_SELECTED EXTRACT_
+ + + + + + +

As you go through your life (the younger years), you always hear people say: “I’m just doing this to fill out my resume.” But is your resume anything to write home about? Maybe it’s time to take a closer look at your resume or create a new one! This is no easy task, though. It’s going to take preparation and diligence to get your resume to the caliber you want. Future employers will likely assess your resume based on your CQR:

Certifications

Qualifications

Recommendations

So, whether you want a traditional paper resume or an outstanding t-shirt resume like the picture above, here’s what you can do to improve these 3 criteria and make your talents pop!

Certifications

What are your certifications?

#1: Certifications: Degree, Official Training, etc…

Certifications are very important. Most employers want more than just your word that you can actually do what you claim! Depending on the job, you’ll be required to have a certain level of certification or a certain level of education (or both). A simple certification is a great way to cut costs in the first place, but if you are on a tight budget you can find a college that offers an online education program that will certify you in a trade area. Sometimes a certification is all you need for the career you would like to pursue, so check the facts before proceeding. If you are required to get a full-blown degree, then there is a number of great ways you can avoid inflated costs. For instance, most colleges now offer online degrees for students with busy schedules and/or full-time jobs. Just remember that it’s crucial to have some sort of certification under your belt!

Qualifications

What are your qualifications?

#2: Qualifications: Life Experiences, Leadership Roles, etc…

This criterion is scrutinized by almost every employer, but its importance is weighed by the interviewer. Do you recall all of those activities that fit into the “I’m doing this because it will look good on a resume” category? Give them a home in the qualifications area of your resume; anything from church activities to sports teams will be a good fit. In addition to your life experiences, previous job experience should also fill the qualifications section. Play up your relevant job experience and accomplishments to gain a competitive edge. Relevant job experience shows prospective employers that you’re both qualified for and passionate about the position for which you’ve applied.

Recommendations

Can you get recommendations?

+ + + + + + +

_WORK REQUEST 1_
Retype the part of the resume article between "What are your qualifications?" and "which you’ve applied.", inclusive.
_WORK REQUEST 2_
Answer these questions on the resume article:
(a) What three criteria make up the CQR that employers will likely use to assess a resume?
(b) What do most colleges now offer for students with busy schedules and/or full-time jobs?
(c) Which two kinds of activities does the article name as a good fit for the qualifications area?
_WORK REQUEST 3_
Please carry on writing the resume article from the point where it stops.
The rows after the resume article have nothing to do with it.

+ + + + + + +

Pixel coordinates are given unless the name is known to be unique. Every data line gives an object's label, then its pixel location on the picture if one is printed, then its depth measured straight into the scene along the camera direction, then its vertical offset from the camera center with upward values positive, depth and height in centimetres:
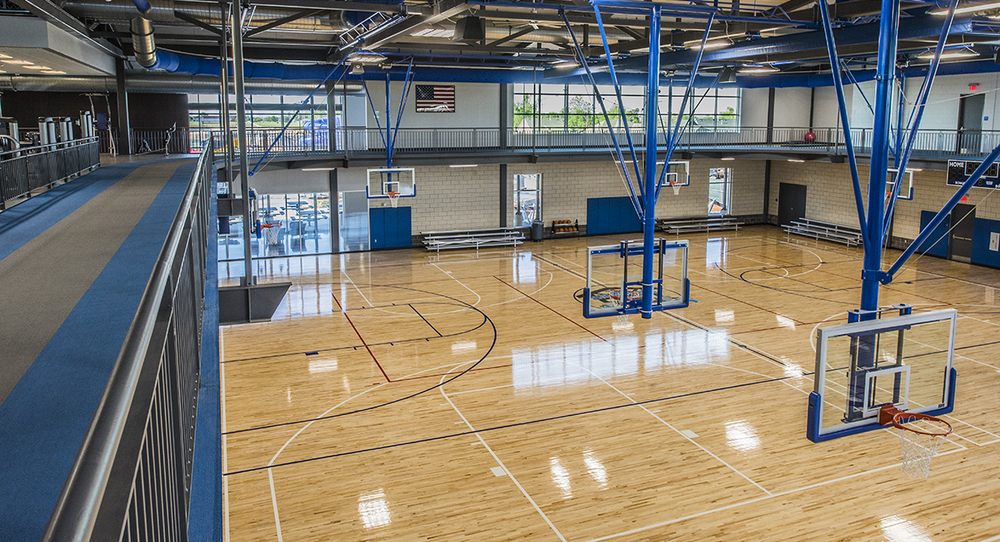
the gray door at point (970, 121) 2638 +122
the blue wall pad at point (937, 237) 2742 -317
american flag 2964 +227
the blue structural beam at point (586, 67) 1567 +186
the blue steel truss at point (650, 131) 1460 +48
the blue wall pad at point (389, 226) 2934 -291
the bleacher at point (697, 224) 3322 -322
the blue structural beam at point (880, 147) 995 +10
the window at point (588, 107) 3159 +212
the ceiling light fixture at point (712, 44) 1800 +277
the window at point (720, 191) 3491 -176
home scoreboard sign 2075 -52
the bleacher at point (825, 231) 3023 -332
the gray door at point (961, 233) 2656 -290
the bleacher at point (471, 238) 2925 -344
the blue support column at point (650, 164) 1464 -20
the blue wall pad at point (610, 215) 3275 -276
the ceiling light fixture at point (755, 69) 2765 +324
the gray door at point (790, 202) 3397 -226
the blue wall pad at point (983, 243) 2556 -313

+ + + + + + +

_EXERCISE OUTPUT 1_
What are your qualifications?

#2: Qualifications: Life Experiences, Leadership Roles, etc…

This criterion is scrutinized by almost every employer, but its importance is weighed by the interviewer. Do you recall all of those activities that fit into the “I’m doing this because it will look good on a resume” category? Give them a home in the qualifications area of your resume; anything from church activities to sports teams will be a good fit. In addition to your life experiences, previous job experience should also fill the qualifications section. Play up your relevant job experience and accomplishments to gain a competitive edge. Relevant job experience shows prospective employers that you’re both qualified for and passionate about the position for which you’ve applied.

_EXERCISE OUTPUT 2_
(a) Certifications, qualifications, and recommendations.
(b) Online degrees.
(c) Church activities and sports teams.

_EXERCISE OUTPUT 3_
#3: Recommendations: Professors, Employers, etc…

Caution: though it’s often blown off by applicants, this section of your resume should be carefully put together. You can include professors, church authority figures, family friends, or anyone else you feel would positively impact your application, but be extremely selective about whom you ask. Make sure that your references are reputable figures who think highly of you. Recommendations can reaffirm or utterly destroy the thoughts the employer has about you thus far! Before listing your references, you have to verify that the people you list are going to ONLY say positive things about you. Your lifelong friends or previous employers could give interviewers “constructive” criticism about your job performance instead of backing up your resume’s claims (I’ve seen this happen in the past, and it’s not pretty). To be safe, always check your references before you list them on your resume.

I am confident that perfecting these 3 criteria will allow you to get your foot in the door and provide a better foundation to market yourself in the future.

What do you think are the most important aspects of a resume? Which aspects of resume writing do you struggle with the most? Have you ever used clever, attention-grabbing promotional products (like the resume t-shirt in the heading picture) in tandem with your resume to set yourself apart from other candidates in interviews or at job fairs? Check out our massive selection of giveaway items if you need product ideas.

Don’t forget to comment about your resume experiences – we’d love to hear your thoughts, your tales of horror, and your success stories!

Image Credits



QLP Kid

The QLP Kid, or "Shorty" as he's known around the office, has never been much for long-winded posts or cryptic language. Straightforward and simple is the name of his blogging game, and he's particularly fond of topics that relate to entrepreneurship and business. On a more personal note, cereal is the QLP Kid's favorite food and he doesn't care who knows it.

Comments

  1. Big Boss Man

    This is a great post!

    I’ve seen my fair share of utterly LAUGHABLE resumes over the years. I’ve always wanted to vent on this topic, so here is a list of my top pet peeves when it comes to peoples’ resumes:

    a.) Spelling & Grammar
    ————-
    I’ve seen people spell the name of their past employers wrong, list completely insane dates of employment (like the year 2999), incomplete phone #s (so even if you liked the candidate I have no means of contacting them)!; just downright horrible stuff. I’ve noticed a trend however… The people who SAY they are strong spellers on their resume tend to be the ones with the most spelling mistakes.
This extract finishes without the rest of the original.